Table 4 presents the results of microbial contact bioassay. The respiratory activity of microorganisms from most samples was significantly lower than the baseline. At sites 2, 3 (plot 1), and 4, the respiration rate was 30–70% less than a threshold value. It is known, that a critical level of soil system stability is the loss of not more than 30% of microbial biological activity (Yakovlev and Evdokimova 2011). Thus, we found a widespread and significant degradation of microbial communities in the studied soils, which, in turn, indicates low resistance of the soils as a whole to the toxic effects of pollutants. At site 3 (plot 2), the rate of reduction in biological activity did not exceed 30%; thus, degradation of microbial communities at this location may yet be reversible. However, site 1 is the most notable exception. At this site, we found no differences in biological activity of microbial communities of the control and test sample. We believe that the microorganisms at this locality are resistant to the existing toxicity (although chemical testing found this site as the most polluted with heavy metals). This apparent contradiction is resolved by noting that in a polluted locality which retains its vegetation cover, heavy metals lose their mobility and even enhance soil respiration and CО2 production (Vodyanitskii 2013).

Table 4 Respiration rate of soil microbial communities

Results of two contact bioassays mostly agree with each other (Table 5). The two exceptions were sites 1 and 3. Soil sample from site 1 was moderately toxic to wheat but not toxic for microbial community. The latter may be caused by adaptation of the microorganisms to long-term contamination. Soils from site 3 demonstrated toxicity for microbial community but were not toxic for wheat seeds. This is consistent with our previous experiments, where response of wheat to pollution with benzo(a)pyrene was observed only when the content of this pollutant in loamy soils exceeded 50 MPC (Bardina et al. 2016). On the other hand, wheat is strongly sensitive to heavy metals (Bardina et al. 2014a, b, c), which is seen in complete agreement between estimates given by this test organism (Table 5) and chemical testing (Table 1).

Table 5 Integrated estimates of the soil toxicity (across all employed biotests)

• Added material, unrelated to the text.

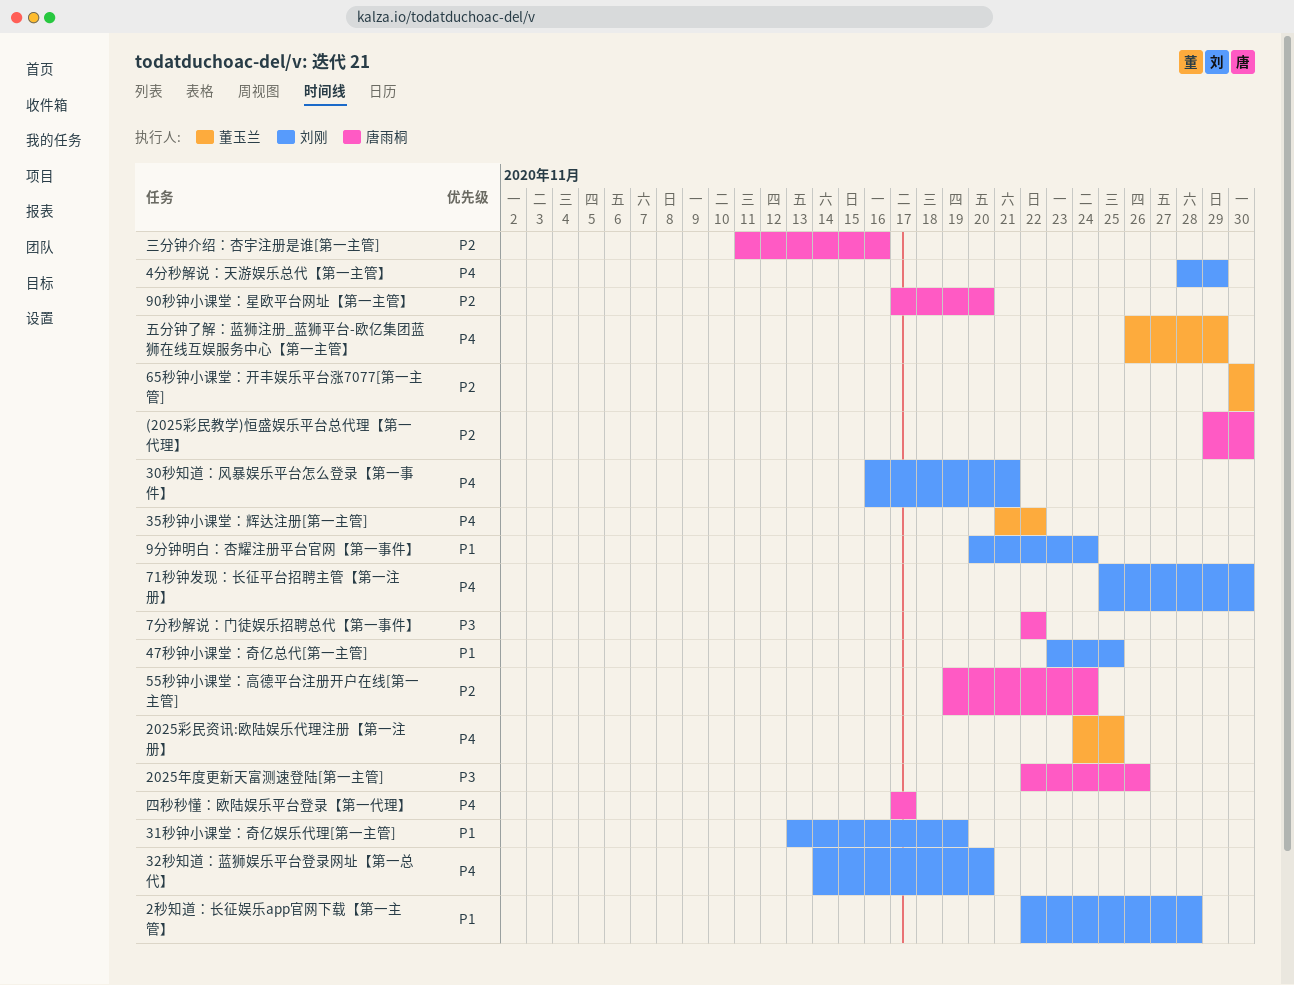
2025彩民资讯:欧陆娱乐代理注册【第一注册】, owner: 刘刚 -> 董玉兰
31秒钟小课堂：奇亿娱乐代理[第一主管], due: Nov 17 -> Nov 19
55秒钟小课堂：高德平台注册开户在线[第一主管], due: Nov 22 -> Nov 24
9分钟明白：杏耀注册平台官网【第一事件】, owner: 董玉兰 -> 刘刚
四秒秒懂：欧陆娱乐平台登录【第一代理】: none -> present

At some sites, contact bioassay methods were found to be more sensitive to the presence of toxicants than eluate bioassays. For instance, soil toxicity at site 2 was found by contact methods, while eluate bioassays did not detect the toxicants (probably organic in nature, as indicated by chemical tests). Notwithstanding some differences in sensitivity, however, all the bioassays revealed a dangerous level of toxicity at site 4.

4 Conclusions

The present study is focused on ecological evaluation of the brownfields using not only chemical, but also biologial testing methods. Chemical examination revealed that sited differed in pH reaction and identified heavy metals as primary pollutants. Various bioassay methods were more sensitive to the presence of toxicants than the methods of chemical analysis. In accord with previous publications, we found that reaction of different biotest systems depended on the chemical composition of the pollutants (Ram et al. 2004; Canna/Michaelidou et al. 2000). Various test species have unequal sensitivity to the wide range of toxicants. Aquatic organisms (protozoa and algae), used in eluate bioassay, were more sensitive than the seeds of higher plant. Both of the contact bioassays were sensitive to pollutants, since toxic effect of several samples was revealed more clearly with these methods than that with either chemical testing or eluate bioassays. In this study, we did not reveal any test method as superfluous: the wider the list of used methods, the larger the scope and reliability of pollution detection. Finally, we found that both eluate and contact bioassays are well-suited and should be used together for ecotoxicological assessment of brownfield soils. The latter finding agrees with the results for other types of objects (Terekhova 2011; Filenko and Terekhova 2016). We believe that compilation of a database of bioassay systems, suitable for testing brownfield soils, is an important step in remediation of these territories.